How to publish open access conference proceedings

I’ve just published the ICLC proceedings, a learning process, trying doing things a little differently, so thought I’d share. I’m by no means an expert on e-publishing, feedback is very much welcome in the comments.

Easychair

Nothing out of the ordinary for peer review — we used easychair. This is standard in computer science but I probably wouldn’t choose it again, particularly after they made features premium while I was using them, without warning, and had very little communication about their downtime. I’ve been happy with self-hosted OCS in the past.

Templates

blogged before about how I wanted to achieve conference template utopia, by offering a paper template in markdown. This went surprisingly well, I made simple templates in both word and markdown formats, and about half the authors chose markdown. I had very few people reporting problems with the template, and with a little bit of wrangling I was able to use pandoc to generate nice PDFs via xelatex, and reasonable HTML. It would be good to push this further when academic markdown tools are more developed, but for now I think it’d be unfair to expect everyone to use pandoc, a commandline tool. I don’t see a reason to continue inflicting LaTeX on anyone, though.

Publishing

Many conferences have eye-wateringly high registration fees, and it can be hard to understand why when performers have to pay them as well. I think part of the reason for this is publication costs; if you want your conference proceedings to be published by a respected publisher, you have to pay them (and then readers may well have to pay to read them as well). We decided not to go this route, at least for the first edition. Instead we decided to just share the proceedings as PDF, getting all the authors to provide their papers under a permissive Creative Commons Attribution license.

It was clear from asking authors that they would particularly value having an ISBN for the proceedings. You can register as a publisher in order to allocate ISBNs yourself, although in the UK this requires buying them in batches of 10 for some reason. After asking around the University of Leeds it turned out that someone in the Secretariat could allocate an ISBN for me straightforwardly, by filling out a simple form. I specified the format as e-book, and price as £0, which doesn’t seem to have been a problem.

The ISBN satisfies the beancounters in terms of making the proceedings an official publication in some way, but actually isn’t very useful beyond that, as far as I can tell (correct me if I’m wrong). You could use it to locate my physical address and ask for a PDF, but you’d be better off searching for the name of the conference in google.

DOIs are perhaps more useful as a way of linking to archival documents long term, even if they don’t carry the gravitas of an ISBN. I found the free Zenodo service, which archives research data for you (on CERN’s servers), providing DOIs in the process. I put all the papers in their web interface one-by-one, a bit tedious, but worth it I think. If you do the same, then it’s worth filling out both the ‘conference’ and ‘book’ sections, you then get decent BibTeX export records etc via the site. I also made a Zenodo ‘community’ for the conference, so you can see the papers collected together there.

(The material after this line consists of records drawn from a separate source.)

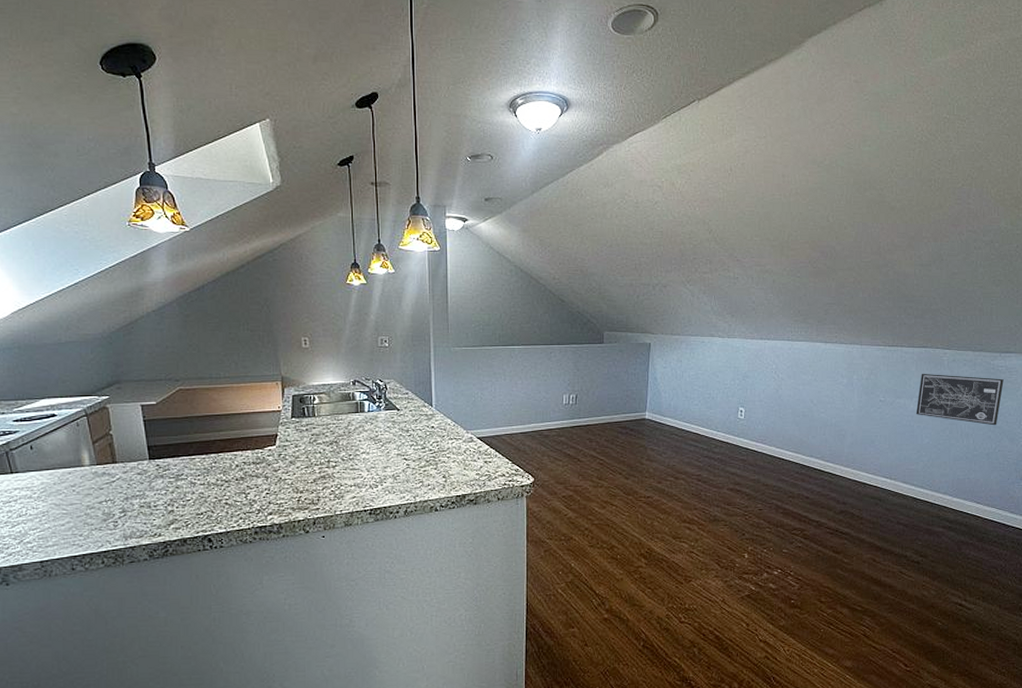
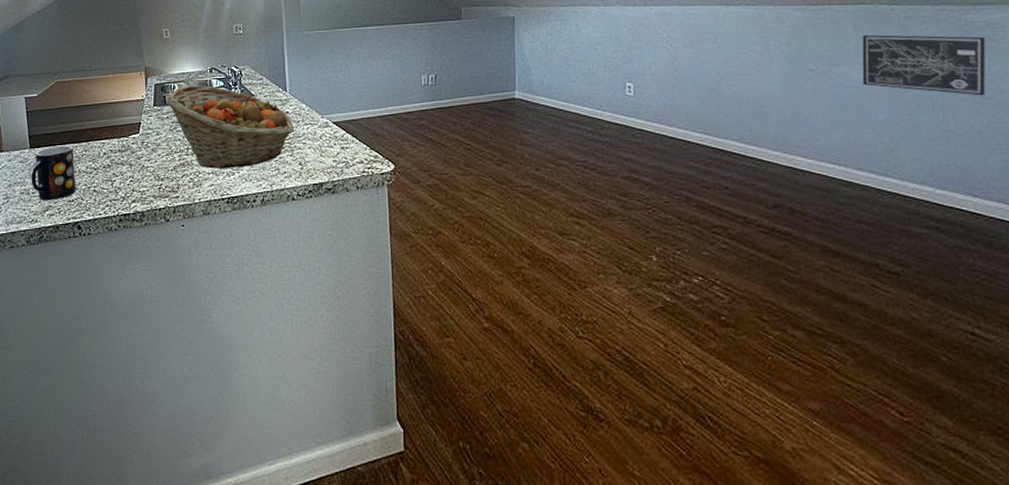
mug: none [152,456,205,514] -> present [31,145,76,201]
fruit basket: none [305,397,439,481] -> present [166,85,294,169]

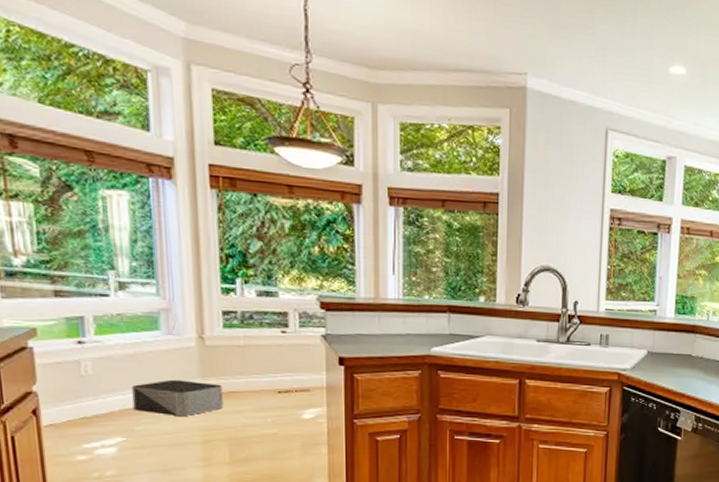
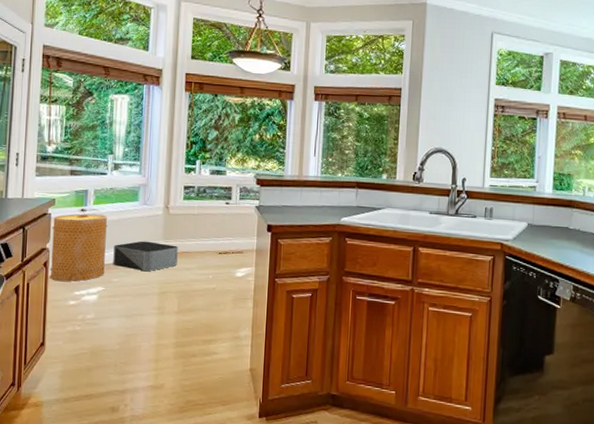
basket: none [37,346,124,433] -> present [50,213,108,282]

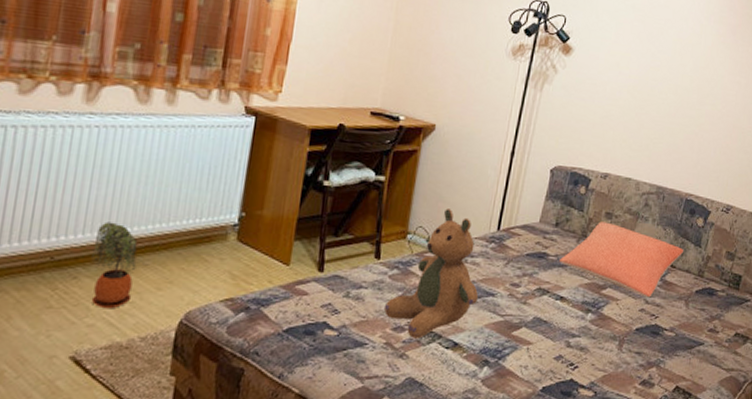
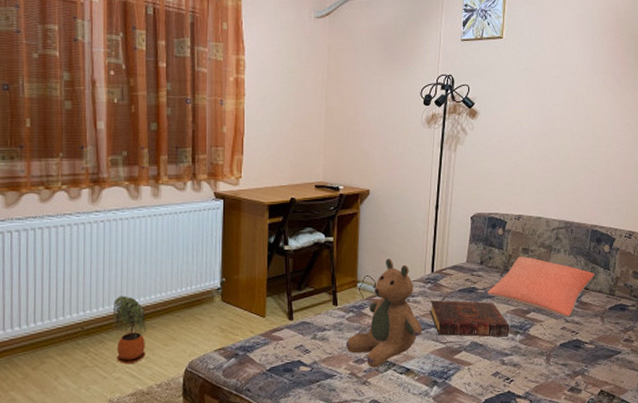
book: none [490,264,581,315] -> present [430,300,510,337]

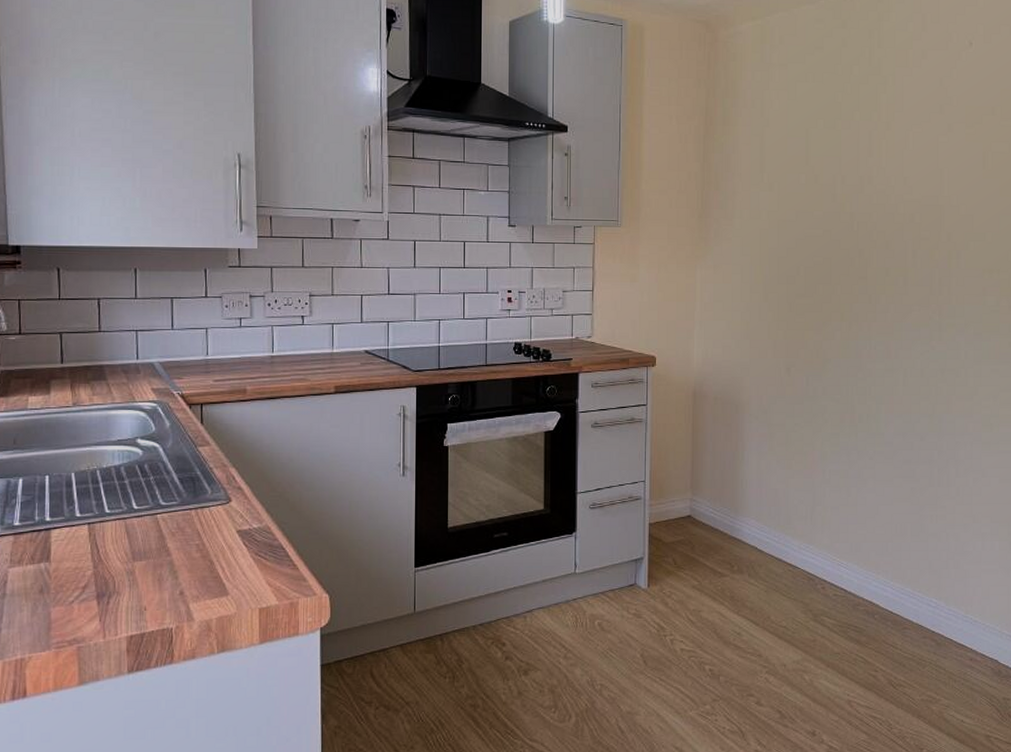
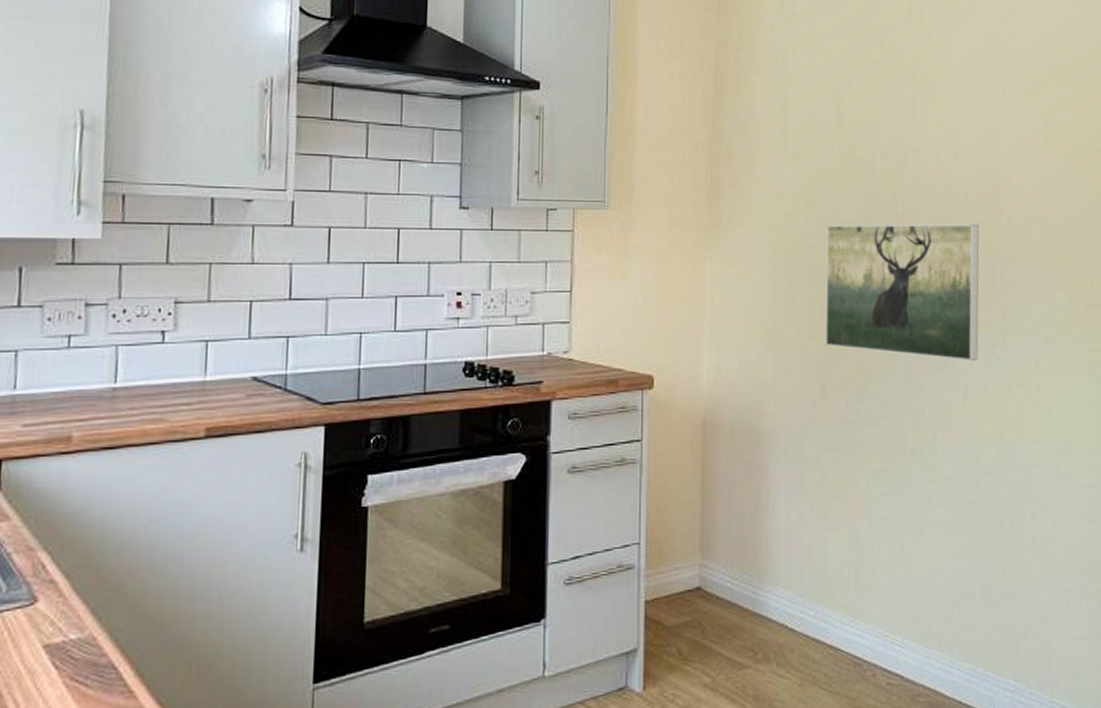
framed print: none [791,238,922,351] -> present [824,223,980,362]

Zenodo are also happy for videos to be uploaded, that’d be a nice way to make the peer reviewed performances in the conference citeable. We’ll see.

Aside from a small matter of very many spreadsheets, that’s it! Open and accessible  conference proceedings.  Thoughts welcome!

(We will go a more formal route as well by the way, following on from the conference, Thor is leading on a special issue of Performance Arts and Digital Media.)